Collection entries
Start of Block

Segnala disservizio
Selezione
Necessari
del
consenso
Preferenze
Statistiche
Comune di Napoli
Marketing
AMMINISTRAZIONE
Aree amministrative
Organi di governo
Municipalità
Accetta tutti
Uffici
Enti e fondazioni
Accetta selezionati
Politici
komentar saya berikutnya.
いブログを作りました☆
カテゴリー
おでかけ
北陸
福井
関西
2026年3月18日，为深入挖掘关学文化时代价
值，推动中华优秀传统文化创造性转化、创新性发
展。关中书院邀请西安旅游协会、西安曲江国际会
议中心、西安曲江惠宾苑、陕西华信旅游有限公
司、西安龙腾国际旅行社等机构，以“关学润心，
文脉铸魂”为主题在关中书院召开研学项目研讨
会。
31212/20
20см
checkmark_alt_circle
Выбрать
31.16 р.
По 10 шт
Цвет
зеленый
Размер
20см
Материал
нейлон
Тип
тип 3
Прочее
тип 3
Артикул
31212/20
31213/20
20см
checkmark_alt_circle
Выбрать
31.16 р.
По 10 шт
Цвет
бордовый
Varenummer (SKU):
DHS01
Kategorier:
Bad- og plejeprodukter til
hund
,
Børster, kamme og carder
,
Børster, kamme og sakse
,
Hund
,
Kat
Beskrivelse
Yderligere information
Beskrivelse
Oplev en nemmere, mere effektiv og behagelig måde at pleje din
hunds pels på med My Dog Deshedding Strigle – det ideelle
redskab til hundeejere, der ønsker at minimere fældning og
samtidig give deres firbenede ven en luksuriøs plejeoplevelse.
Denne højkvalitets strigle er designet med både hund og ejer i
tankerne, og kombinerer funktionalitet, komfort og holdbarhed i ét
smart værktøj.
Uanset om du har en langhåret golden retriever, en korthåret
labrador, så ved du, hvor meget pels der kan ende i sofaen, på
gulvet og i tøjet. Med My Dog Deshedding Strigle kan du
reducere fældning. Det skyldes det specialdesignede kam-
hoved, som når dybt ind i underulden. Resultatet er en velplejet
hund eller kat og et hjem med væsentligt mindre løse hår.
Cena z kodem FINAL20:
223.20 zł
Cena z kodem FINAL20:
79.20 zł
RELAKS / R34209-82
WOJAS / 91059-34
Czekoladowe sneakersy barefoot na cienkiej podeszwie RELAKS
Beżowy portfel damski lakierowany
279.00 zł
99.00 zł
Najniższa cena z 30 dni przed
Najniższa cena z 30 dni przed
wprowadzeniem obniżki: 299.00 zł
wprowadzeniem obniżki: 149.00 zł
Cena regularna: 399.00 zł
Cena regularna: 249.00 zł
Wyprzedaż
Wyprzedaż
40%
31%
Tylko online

End of Block

--- EXERCISE GOAL ---
Return, exactly as written, only those lines that run from the one with "smart værktøj." to the last line of the data, both of those lines included.

--- OUTPUT ---
smart værktøj.
Uanset om du har en langhåret golden retriever, en korthåret
labrador, så ved du, hvor meget pels der kan ende i sofaen, på
gulvet og i tøjet. Med My Dog Deshedding Strigle kan du
reducere fældning. Det skyldes det specialdesignede kam-
hoved, som når dybt ind i underulden. Resultatet er en velplejet
hund eller kat og et hjem med væsentligt mindre løse hår.
Cena z kodem FINAL20:
223.20 zł
Cena z kodem FINAL20:
79.20 zł
RELAKS / R34209-82
WOJAS / 91059-34
Czekoladowe sneakersy barefoot na cienkiej podeszwie RELAKS
Beżowy portfel damski lakierowany
279.00 zł
99.00 zł
Najniższa cena z 30 dni przed
Najniższa cena z 30 dni przed
wprowadzeniem obniżki: 299.00 zł
wprowadzeniem obniżki: 149.00 zł
Cena regularna: 399.00 zł
Cena regularna: 249.00 zł
Wyprzedaż
Wyprzedaż
40%
31%
Tylko online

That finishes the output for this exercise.